The problematic opcodes are those that read and write, as the data from the sliding variant is much larger. Reading externally generated PVOC-EX data will not work either, unless that is generated at 1 sample overlap, and the utility to do that needs to be written. The opcodes here are pvsdiskin, pvsftr, pvsftw, pvsfread, pvsin, pvsout, pvsdisp, pvsfwrite, pvsvoc, pvsbuffer, and pvsbufread.
And I just do not know what should be done with pvsadsyn as we are already using an oscillator-bank to reconstruct.
IV. Some Thoughts
Clearly this is work in progress. The untested opcodes will be tested
soon, and the opcodes I failed to notice initially will get looked
at. What to do about read/write and external data needs some
reflection and advise.
There is also one important caveat. This process is not fast. I will repeat that: THIS PROCESS IS NOT FAST, and so do not expect to use it in real-time performance, at least until hardware improves and our next research project is funded.
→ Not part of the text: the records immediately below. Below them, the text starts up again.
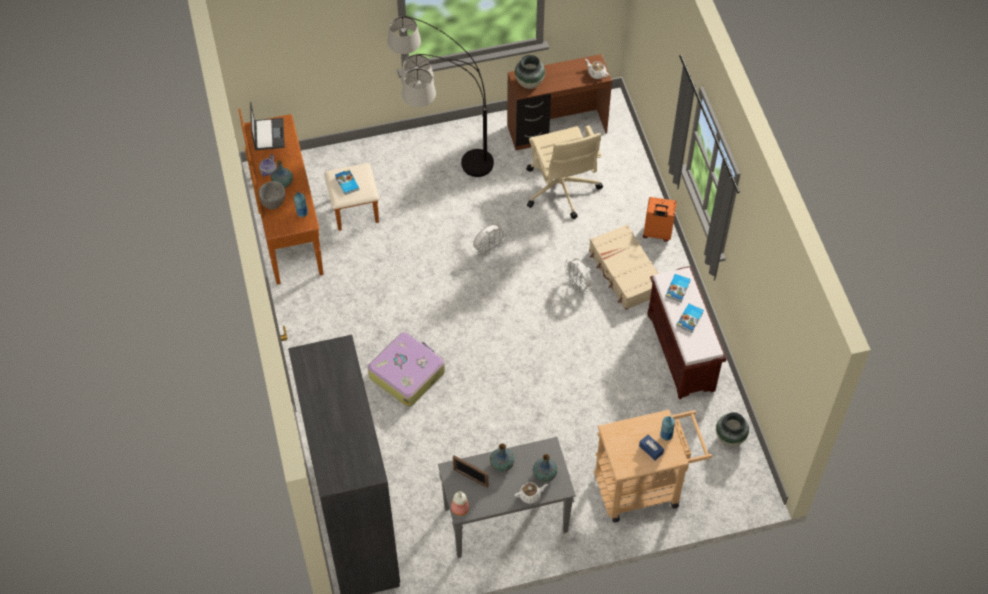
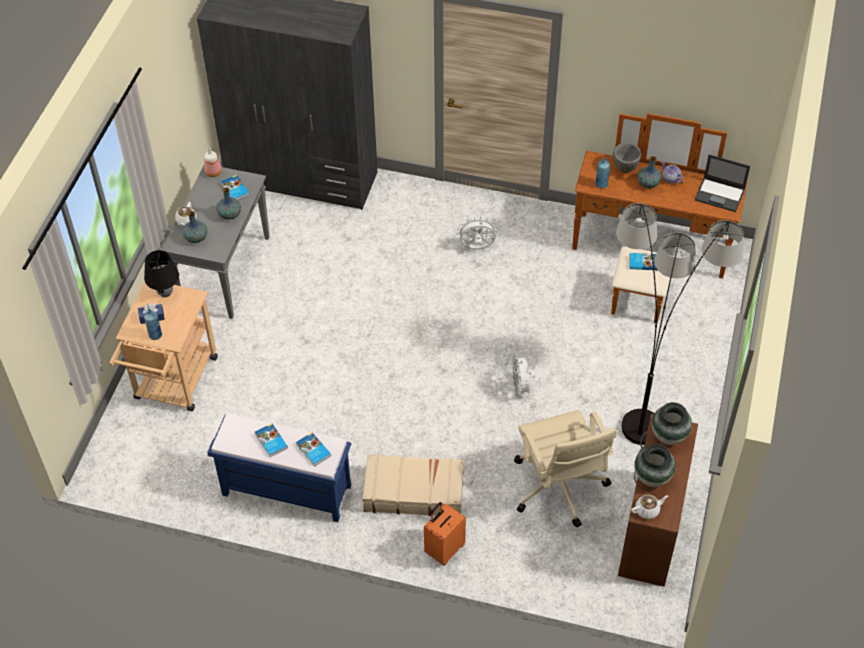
camera: 120 degrees right, 5 degrees down
suitcase [368,332,445,407] -> none
picture frame [453,455,488,488] -> book [221,175,250,200]
beige office chair [526,125,603,219] -> beige office chair turned 120 degrees counterclockwise [514,410,616,527]
white fan [564,258,593,294] -> white fan moved to [457,217,498,250]
brown bench [647,266,727,399] -> blue bench [207,413,351,522]
vase [716,412,749,446] -> vase moved to [634,444,676,487]
none -> black table lamp [144,250,179,297]

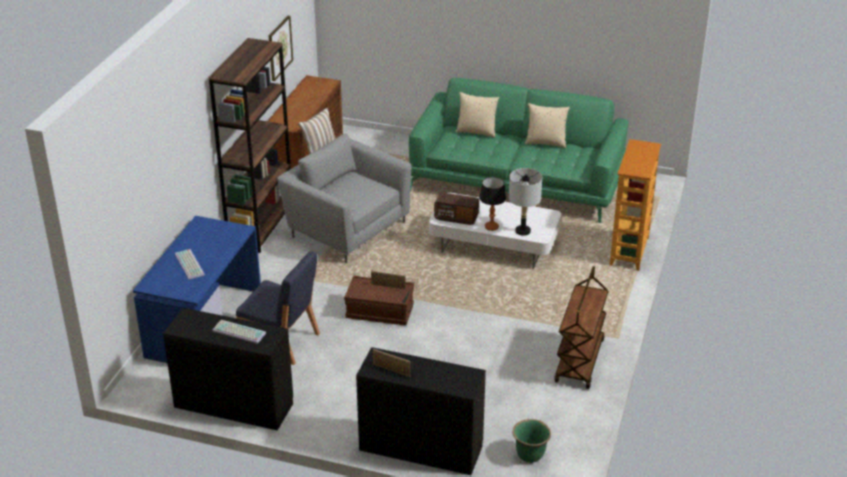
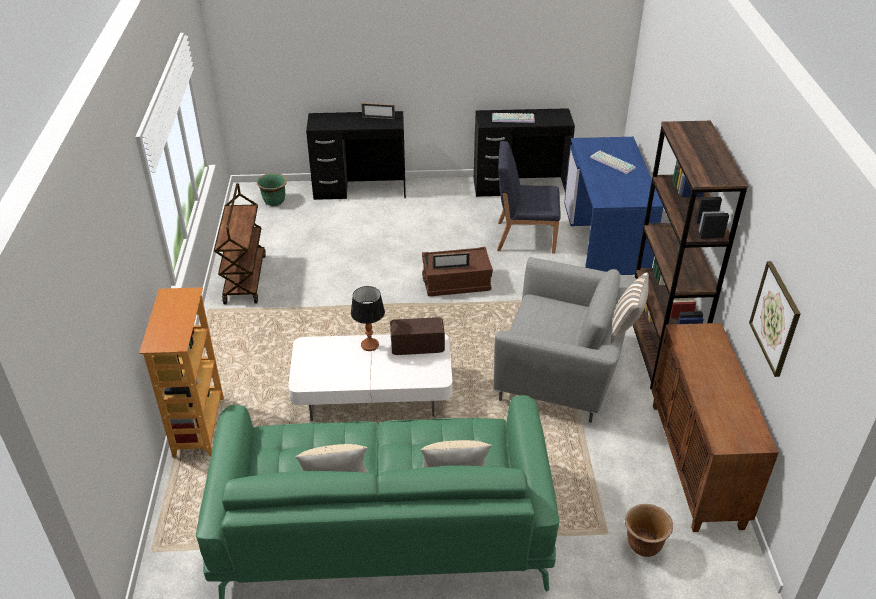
camera: 160 degrees right, 5 degrees up
grey table lamp [509,168,542,236] -> none
none -> brown planter [625,504,673,557]

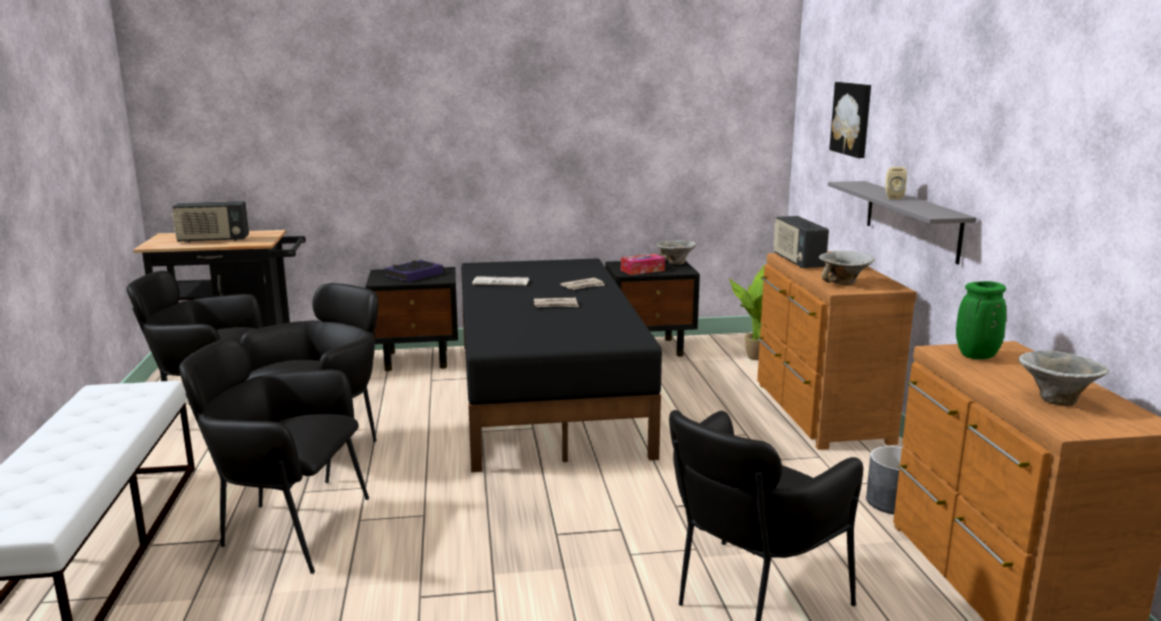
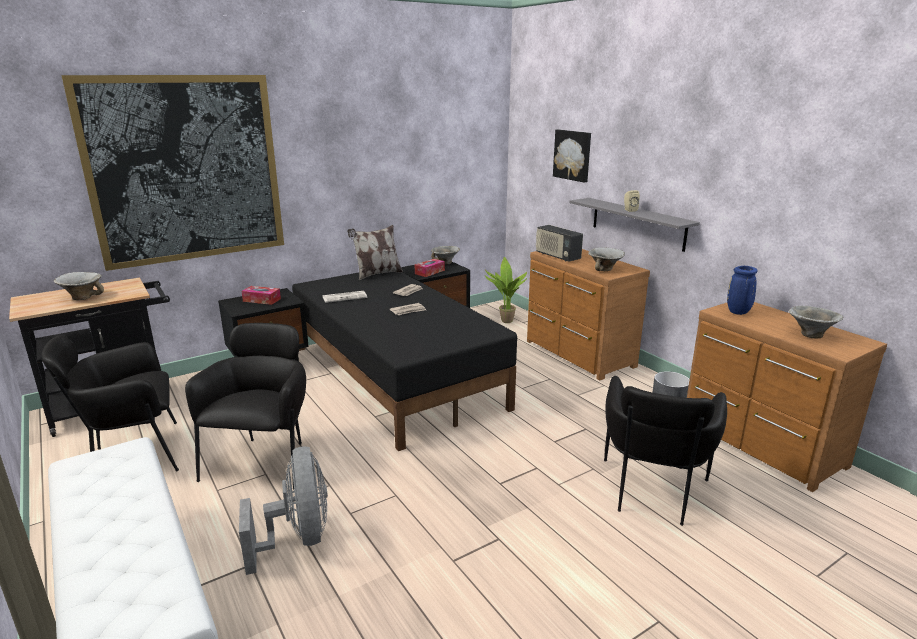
camera: 25 degrees left, 5 degrees up
radio [172,201,249,243] -> bowl [54,272,104,300]
black armchair [179,338,369,574] -> grey fan [239,447,328,575]
book [385,260,444,282] -> tissue box [241,286,281,305]
green vase [956,281,1006,359] -> blue vase [727,266,758,315]
none -> picture [61,75,284,271]
none -> pillow [347,225,403,280]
More technical information about the process can be found in the slides presented at ICMC2007 which are available here with audio examples.
Acknowledgements
That to the Arts and Humanities Research Council for their confidence in our work, and for their funds. The work described here is the result of collaboration between myself, Russell Bradford a mathematician) and Richard Dobson (a musician). The words here are mine, but the insights and inspirations of my collaborators cannot be underestimated.I would also like to thank all the members of the Csound community who, knowingly or otherwise, have encouraged me in this area. I will mention especially Victor Lazzarini and Rick Boulanger in this regard, who both had a larger part than they realise.